# THE TASK:
Can you arrange all of the data below as a JSON list of strings, with one string per line and any blank lines left out?

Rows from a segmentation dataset

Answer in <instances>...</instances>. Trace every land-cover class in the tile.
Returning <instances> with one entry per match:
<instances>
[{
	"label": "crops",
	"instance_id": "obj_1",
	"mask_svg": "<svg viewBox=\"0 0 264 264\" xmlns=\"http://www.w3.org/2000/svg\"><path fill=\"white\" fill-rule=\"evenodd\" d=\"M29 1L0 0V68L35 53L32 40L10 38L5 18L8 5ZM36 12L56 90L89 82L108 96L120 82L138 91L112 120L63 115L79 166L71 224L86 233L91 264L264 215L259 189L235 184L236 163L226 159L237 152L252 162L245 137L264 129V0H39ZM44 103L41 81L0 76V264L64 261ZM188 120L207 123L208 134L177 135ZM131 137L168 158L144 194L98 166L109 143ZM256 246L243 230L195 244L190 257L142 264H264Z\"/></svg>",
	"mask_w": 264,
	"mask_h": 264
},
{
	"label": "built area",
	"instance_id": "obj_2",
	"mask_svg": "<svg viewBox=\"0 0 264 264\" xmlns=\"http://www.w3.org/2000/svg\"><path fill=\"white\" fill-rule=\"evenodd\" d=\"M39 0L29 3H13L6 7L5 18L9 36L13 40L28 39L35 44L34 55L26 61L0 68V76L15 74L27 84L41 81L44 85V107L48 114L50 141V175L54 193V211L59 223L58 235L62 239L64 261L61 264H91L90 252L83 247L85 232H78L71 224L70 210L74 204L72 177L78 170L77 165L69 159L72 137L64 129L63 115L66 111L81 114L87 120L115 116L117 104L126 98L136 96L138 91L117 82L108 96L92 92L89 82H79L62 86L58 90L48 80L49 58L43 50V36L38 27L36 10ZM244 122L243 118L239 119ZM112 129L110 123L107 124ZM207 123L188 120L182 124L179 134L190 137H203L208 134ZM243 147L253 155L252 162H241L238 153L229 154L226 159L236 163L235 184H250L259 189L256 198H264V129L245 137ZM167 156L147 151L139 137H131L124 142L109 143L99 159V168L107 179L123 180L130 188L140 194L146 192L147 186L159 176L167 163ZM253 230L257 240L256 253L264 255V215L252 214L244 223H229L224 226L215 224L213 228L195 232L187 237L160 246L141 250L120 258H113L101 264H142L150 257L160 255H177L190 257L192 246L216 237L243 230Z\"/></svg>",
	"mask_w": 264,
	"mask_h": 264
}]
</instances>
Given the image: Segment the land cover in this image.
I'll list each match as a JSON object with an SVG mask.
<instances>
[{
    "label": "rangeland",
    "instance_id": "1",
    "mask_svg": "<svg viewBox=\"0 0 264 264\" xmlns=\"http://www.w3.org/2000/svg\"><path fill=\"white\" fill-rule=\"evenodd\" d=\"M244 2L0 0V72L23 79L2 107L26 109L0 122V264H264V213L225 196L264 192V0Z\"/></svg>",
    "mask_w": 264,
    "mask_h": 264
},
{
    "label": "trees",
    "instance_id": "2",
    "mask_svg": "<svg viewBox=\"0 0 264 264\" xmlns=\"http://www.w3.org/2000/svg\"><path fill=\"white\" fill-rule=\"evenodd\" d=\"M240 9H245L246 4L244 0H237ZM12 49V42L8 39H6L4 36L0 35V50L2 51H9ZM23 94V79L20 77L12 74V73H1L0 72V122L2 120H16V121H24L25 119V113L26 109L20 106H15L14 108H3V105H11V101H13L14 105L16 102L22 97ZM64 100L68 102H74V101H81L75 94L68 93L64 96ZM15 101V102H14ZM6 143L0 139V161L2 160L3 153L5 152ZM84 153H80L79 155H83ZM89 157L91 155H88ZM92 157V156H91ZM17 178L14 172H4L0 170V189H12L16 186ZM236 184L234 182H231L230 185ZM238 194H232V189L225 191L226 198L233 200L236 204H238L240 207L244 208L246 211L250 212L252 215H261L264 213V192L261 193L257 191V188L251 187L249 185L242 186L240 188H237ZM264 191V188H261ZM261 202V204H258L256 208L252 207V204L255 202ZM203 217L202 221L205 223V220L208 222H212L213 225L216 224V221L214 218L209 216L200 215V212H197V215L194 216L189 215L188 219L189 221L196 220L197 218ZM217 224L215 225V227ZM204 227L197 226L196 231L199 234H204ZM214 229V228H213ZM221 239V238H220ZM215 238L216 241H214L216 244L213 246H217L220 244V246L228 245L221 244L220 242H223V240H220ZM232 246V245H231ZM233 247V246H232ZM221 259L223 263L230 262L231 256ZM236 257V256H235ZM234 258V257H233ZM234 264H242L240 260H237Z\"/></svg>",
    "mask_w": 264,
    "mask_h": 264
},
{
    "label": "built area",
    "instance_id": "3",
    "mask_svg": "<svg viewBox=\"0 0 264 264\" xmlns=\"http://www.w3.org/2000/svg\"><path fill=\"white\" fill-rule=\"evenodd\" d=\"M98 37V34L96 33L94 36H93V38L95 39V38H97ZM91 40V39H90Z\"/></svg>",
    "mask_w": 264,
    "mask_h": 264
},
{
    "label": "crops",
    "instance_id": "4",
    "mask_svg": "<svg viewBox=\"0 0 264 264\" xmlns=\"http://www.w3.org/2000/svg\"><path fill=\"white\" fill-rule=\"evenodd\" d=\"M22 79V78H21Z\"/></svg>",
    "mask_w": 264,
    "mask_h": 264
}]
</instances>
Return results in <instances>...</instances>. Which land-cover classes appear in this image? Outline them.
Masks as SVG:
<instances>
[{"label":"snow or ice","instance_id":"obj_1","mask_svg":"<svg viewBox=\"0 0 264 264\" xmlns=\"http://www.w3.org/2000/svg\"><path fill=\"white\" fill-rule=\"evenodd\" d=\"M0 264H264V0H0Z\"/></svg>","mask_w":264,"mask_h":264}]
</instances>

# EXPECTED ANSWER:
[
  "Answer in <instances>...</instances>. Trace every land-cover class in the tile.",
  "Returning <instances> with one entry per match:",
  "<instances>",
  "[{",
  "\t\"label\": \"crops\",",
  "\t\"instance_id\": \"obj_1\",",
  "\t\"mask_svg\": \"<svg viewBox=\\\"0 0 264 264\\\" xmlns=\\\"http://www.w3.org/2000/svg\\\"><path fill=\\\"white\\\" fill-rule=\\\"evenodd\\\" d=\\\"M29 1L0 0V68L35 53L32 40L10 38L5 18L8 5ZM36 12L56 90L89 82L108 96L120 82L138 91L112 120L63 115L79 166L71 224L86 233L91 264L264 215L259 189L235 184L236 163L226 159L237 152L252 162L245 137L264 129V0H39ZM44 103L41 81L0 76V264L64 261ZM188 120L207 123L208 134L177 135ZM131 137L168 158L144 194L98 166L109 143ZM256 246L243 230L195 244L190 257L142 264H264Z\\\"/></svg>\",",
  "\t\"mask_w\": 264,",
  "\t\"mask_h\": 264",
  "},",
  "{",
  "\t\"label\": \"built area\",",
  "\t\"instance_id\": \"obj_2\",",
  "\t\"mask_svg\": \"<svg viewBox=\\\"0 0 264 264\\\" xmlns=\\\"http://www.w3.org/2000/svg\\\"><path fill=\\\"white\\\" fill-rule=\\\"evenodd\\\" d=\\\"M39 0L29 3H13L6 7L5 18L9 36L13 40L28 39L35 44L34 55L26 61L0 68V76L15 74L27 84L41 81L44 85V107L48 114L50 141V175L54 193V211L59 223L58 235L62 239L64 261L61 264H91L90 252L83 247L85 232H78L71 224L70 210L74 204L72 177L78 170L77 165L69 159L72 137L64 129L63 115L66 111L81 114L87 120L115 116L117 104L126 98L136 96L138 91L117 82L108 96L92 92L89 82H79L62 86L58 90L48 80L49 58L43 50V36L38 27L36 10ZM244 122L243 118L239 119ZM112 129L110 123L107 124ZM207 123L188 120L182 124L179 134L190 137H203L208 134ZM243 147L253 155L252 162H241L238 153L229 154L226 159L236 163L235 184H250L259 189L256 198H264V129L245 137ZM167 156L147 151L139 137H131L124 142L109 143L99 159V168L107 179L123 180L130 188L140 194L146 192L147 186L159 176L167 163ZM253 230L257 240L256 253L264 255V215L252 214L244 223H229L224 226L215 224L213 228L195 232L187 237L160 246L141 250L120 258H113L101 264H142L150 257L160 255H177L190 257L192 246L216 237L243 230Z\\\"/></svg>\",",
  "\t\"mask_w\": 264,",
  "\t\"mask_h\": 264",
  "}]",
  "</instances>",
  "Given the image: Segment the land cover in this image.",
  "I'll list each match as a JSON object with an SVG mask.",
  "<instances>",
  "[{",
  "    \"label\": \"rangeland\",",
  "    \"instance_id\": \"1\",",
  "    \"mask_svg\": \"<svg viewBox=\\\"0 0 264 264\\\" xmlns=\\\"http://www.w3.org/2000/svg\\\"><path fill=\\\"white\\\" fill-rule=\\\"evenodd\\\" d=\\\"M244 2L0 0V72L23 79L2 107L26 109L0 122V264H264V213L225 196L264 192V0Z\\\"/></svg>\",",
  "    \"mask_w\": 264,",
  "    \"mask_h\": 264",
  "},",
  "{",
  "    \"label\": \"trees\",",
  "    \"instance_id\": \"2\",",
  "    \"mask_svg\": \"<svg viewBox=\\\"0 0 264 264\\\" xmlns=\\\"http://www.w3.org/2000/svg\\\"><path fill=\\\"white\\\" fill-rule=\\\"evenodd\\\" d=\\\"M240 9H245L246 4L244 0H237ZM12 49V42L8 39H6L4 36L0 35V50L2 51H9ZM23 94V79L20 77L12 74V73H1L0 72V122L2 120H16V121H24L25 119V113L26 109L20 106H15L14 108H3V105H11V101H13L14 105L16 102L22 97ZM64 100L68 102H74V101H81L75 94L68 93L64 96ZM15 101V102H14ZM6 143L0 139V161L2 160L3 153L5 152ZM84 153H80L79 155H83ZM89 157L91 155H88ZM92 157V156H91ZM17 178L14 172H4L0 170V189H12L16 186ZM236 184L234 182H231L230 185ZM238 194H232V189L225 191L226 198L233 200L236 204H238L240 207L244 208L246 211L250 212L252 215H261L264 213V192L261 193L257 191V188L251 187L249 185L242 186L240 188H237ZM264 191V188H261ZM261 202V204H258L256 208L252 207V204L255 202ZM203 217L202 221L205 223V220L208 222H212L213 225L216 224V221L214 218L209 216L200 215V212H197V215L194 216L189 215L188 219L189 221L196 220L197 218ZM217 224L215 225V227ZM204 227L197 226L196 231L199 234H204ZM214 229V228H213ZM221 239V238H220ZM215 238L216 241H214L216 244L213 246H217L220 244V246L228 245L221 244L220 242H223V240H220ZM232 246V245H231ZM233 247V246H232ZM221 259L223 263L230 262L231 256ZM236 257V256H235ZM234 258V257H233ZM234 264H242L240 260H237Z\\\"/></svg>\",",
  "    \"mask_w\": 264,",
  "    \"mask_h\": 264",
  "},",
  "{",
  "    \"label\": \"built area\",",
  "    \"instance_id\": \"3\",",
  "    \"mask_svg\": \"<svg viewBox=\\\"0 0 264 264\\\" xmlns=\\\"http://www.w3.org/2000/svg\\\"><path fill=\\\"white\\\" fill-rule=\\\"evenodd\\\" d=\\\"M98 37V34L96 33L94 36H93V38L95 39V38H97ZM91 40V39H90Z\\\"/></svg>\",",
  "    \"mask_w\": 264,",
  "    \"mask_h\": 264",
  "},",
  "{",
  "    \"label\": \"crops\",",
  "    \"instance_id\": \"4\",",
  "    \"mask_svg\": \"<svg viewBox=\\\"0 0 264 264\\\" xmlns=\\\"http://www.w3.org/2000/svg\\\"><path fill=\\\"white\\\" fill-rule=\\\"evenodd\\\" d=\\\"M22 79V78H21Z\\\"/></svg>\",",
  "    \"mask_w\": 264,",
  "    \"mask_h\": 264",
  "}]",
  "</instances>",
  "Return results in <instances>...</instances>. Which land-cover classes appear in this image? Outline them.",
  "Masks as SVG:",
  "<instances>",
  "[{\"label\":\"snow or ice\",\"instance_id\":\"obj_1\",\"mask_svg\":\"<svg viewBox=\\\"0 0 264 264\\\" xmlns=\\\"http://www.w3.org/2000/svg\\\"><path fill=\\\"white\\\" fill-rule=\\\"evenodd\\\" d=\\\"M0 264H264V0H0Z\\\"/></svg>\",\"mask_w\":264,\"mask_h\":264}]",
  "</instances>"
]